Getting There on Foot

(Becoming a Naturalist, part 13.)

Not by car, or by plane,

not haysled

nor old clunker

— not by Elijah’s chariot of fire!

You won’t get any farther than Basho.

He got there on foot.

                                         (Olav Hauge, “Not by Car” in Luminous Spaces.)

While sauntering, we came upon a dead basswood that had been sculpted by pileated woodpeckers. We reached it by walking on an old camp road and then for a little while on an old spring-fed brook, made frozen by the impoundment that now includes it. Tributary springs stayed open, and here and there in the frosted ice of the pond, a circle of open water hovered above a spring buried by captive water and mud. Despite a series of dams, the brook still holds fast to an ancient spirit that we now hope to find in our meandering.

So we walk, trying to recover something within ourselves as the wildness of that brook still tries to find its way. The brook still flows, but has been robbed of destiny. Where it meandered in bygone days it now moves vertically in a column of current, revealed in interrupted ice. That brook is an ancient traveler forced to stand still, or to make slow progress where it wants to rush and babble.

The whole ecosystem is trying to find ways to be wilder. Pileated woodpeckers, that now and again make a comeback in a breeding pair or two, are boxed in like that brook. Here they pounded and called and made themselves proud in former times. Now they lurk as ghosts in the shadows of a former forest of massive cherries and oaks. The spit of habitat that now remains is surrounded by fields of cash crops and a flood plain, once the braids and brakes of the Missouri River, which has itself become tame and sluggish where it formerly swelled and raged.

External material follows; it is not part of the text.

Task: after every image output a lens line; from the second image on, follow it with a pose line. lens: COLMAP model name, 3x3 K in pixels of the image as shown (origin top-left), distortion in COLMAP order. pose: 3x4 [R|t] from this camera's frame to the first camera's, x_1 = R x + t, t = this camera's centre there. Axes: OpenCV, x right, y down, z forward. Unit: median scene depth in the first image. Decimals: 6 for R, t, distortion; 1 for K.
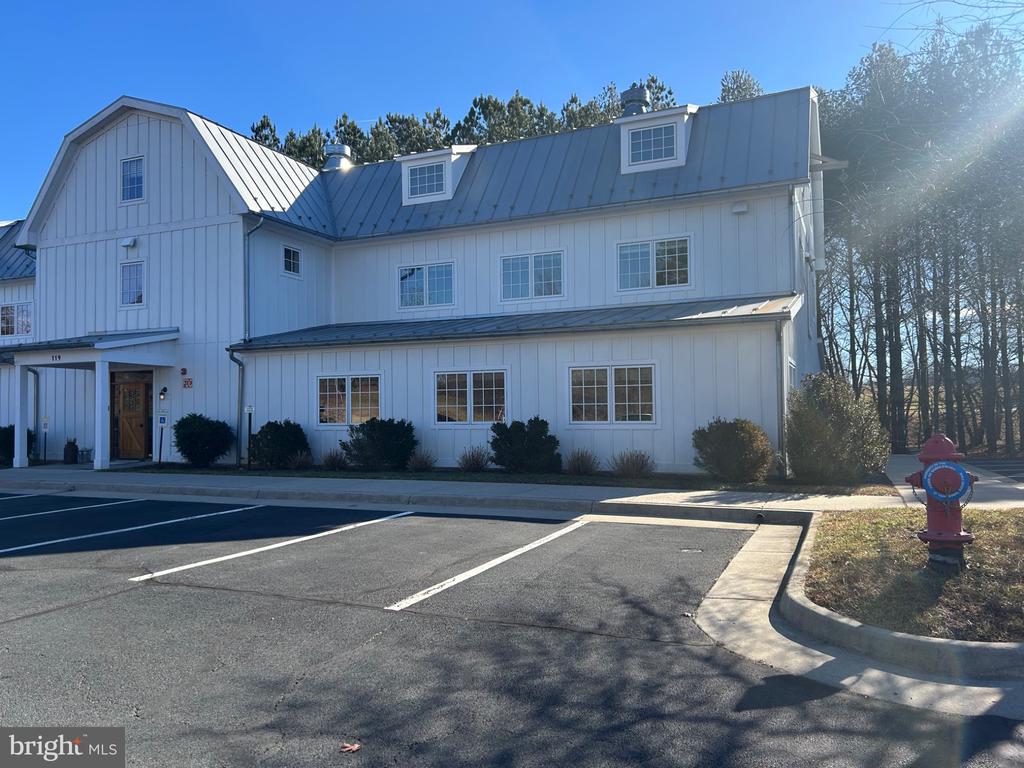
lens RADIAL K [[770.4, 0, 512.0], [0, 770.4, 384.0], [0, 0, 1]] dist [0.019389, -0.011719]
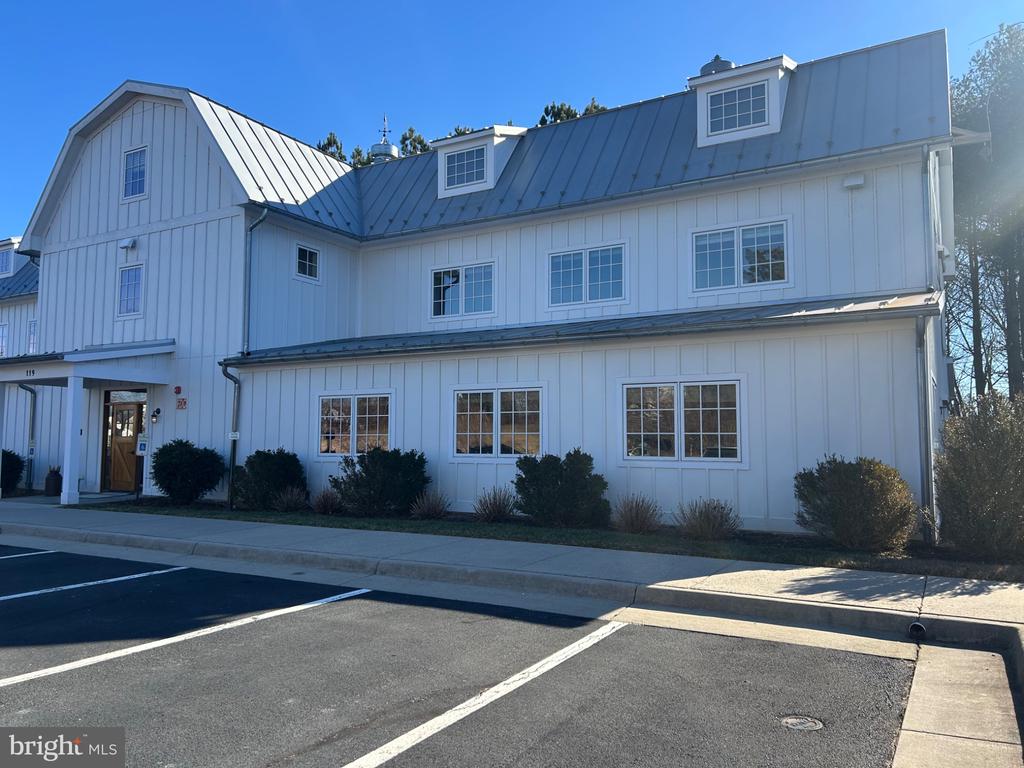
lens RADIAL K [[770.4, 0, 512.0], [0, 770.4, 384.0], [0, 0, 1]] dist [0.019389, -0.011719]
pose [[0.993829, 0.005003, -0.110806, 0.040692], [-0.009074, 0.999301, -0.036265, 0.005076], [0.110547, 0.037047, 0.993180, 0.193686]]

The restoration and preservation of wild places requires that nature expands beyond the limits we have placed upon her and flows with more freedom. A wild brook follows the lay of the land and is shaped by it. Likewise, we will recover our ancient wildness and wisdom by becoming more brooklike.

Our colleague Robert quoted the ancient Greek philosopher Diogenes by proclaiming (in Latin, not Greek) the phrase: solvitur ambulando: “it is solved by walking.” In the tradition of poets, naturalists, and poet-naturalists, something vital is found by walking in wild places. Olav Hauge, a 20th-century Norwegian poet-farmer and avid walker through birch and heath, made this observation: “sitting down to write poetry is no use; this is ancient wisdom.” In search of nature, poets and naturalists get there on foot.

The most famous Zen poet and writer of haiku did not sit down to write, but composed with his feet. After his home burned, Matsuo Basho began to wander alone, for months at a time, through the wild interior of 17th-century Japan. His poetry is the poetry of walking that became the watershed of nature verse to our day. The clear lines of Basho ring true in the winter woods:

I am a wanderer,

so let that be my name.

The first winter rain.

After admiring the pileated sculpture and watching our shadows on the frozen pond and listening for pileated calls, we gingerly walked out onto the ice. With great care we approached a liquid pool, a perfect circle of spring water rising from below. A few bright lime duckweeds, fluorescent against the clear darkness, wandered in the captive current.